Step 1/8
- 1 tbsp cumin seed
- 1 tbsp allspice berry
- 1 tsp black peppercorn
Heat a frying pan over a medium heat and add the cumin seeds, allspice and peppercorns
Step 2/8
Toast for 2-3 minutes until fragrant. Tip into a mortar and grind to a powder with a pestle.
Step 3/8
- 1 onion
- 10 cloves garlic
- 2 tbsp Achiote paste
- 2 Scotch bonnet peppers
- 4 allspice berries
- 3 limes
Put the onion, garlic, achiote paste, scotch bonnet and 1 tsp sea salt into a food processor, along with the toasted spices, and whizz to a paste.
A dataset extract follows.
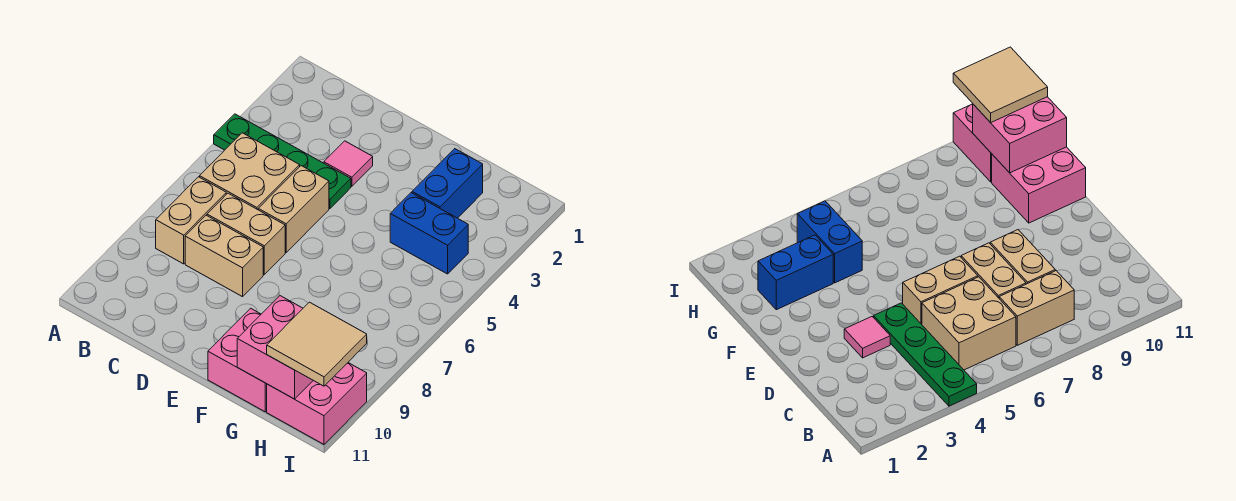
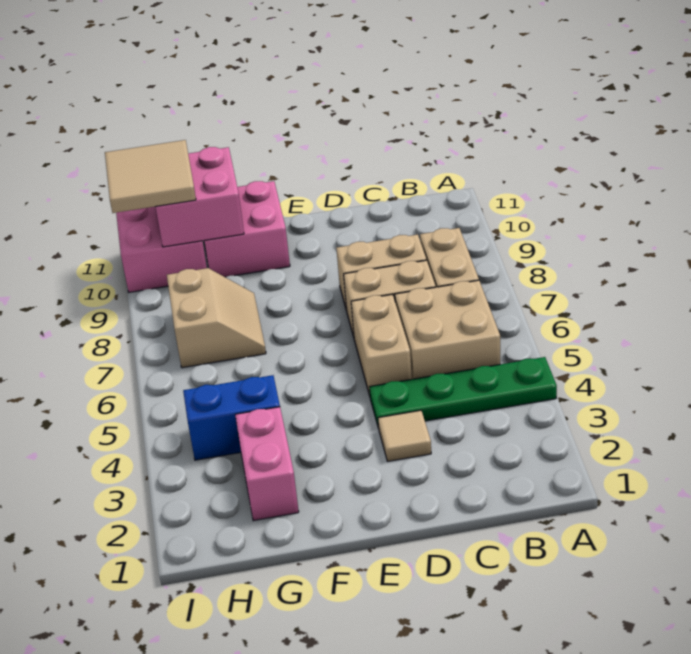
pink 1x1 tile [324,141,373,187] -> tan 1x1 tile [378,410,431,461]
blue 1x2 brick [412,149,483,218] -> pink 1x2 brick [235,407,299,521]
none -> tan 2x2 slope [167,268,266,368]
Add the orange and lime juice and whizz again.
Step 4/8
- 4 bay leaves
- 1600 g pork shoulder
Cut the pork into 3-inch cubes and put into a bowl, pour over the marinade, tear in the bay leaves, mix well and chill for at least 4 hours, but preferably overnight.
Step 5/8
- 1 Red chili
- 1 red onion
- 2 tbsp red wine vinegar
Toss the chilli, sliced red onion and red wine vinegar with a little salt and leave for 1 hour, tossing every now and again.
Step 6/8
- ovenproof pot
- aluminum foil
Heat the oven to 170C/fan 150C/gas 3. Tip the pork and marinade into a large ovenproof pot, cover with a double layer of foil and a lid, and cook for 2 hours.
Step 7/8
Remove the lid and foil and cook for a further hour or until the meat is falling apart and the sauce has thickened.
Step 8/8
- tortilla (for serving)
- cilantro (for serving)
Shred the pork into its sauce, and serve with tortillas, pink onions and sprigs of coriander.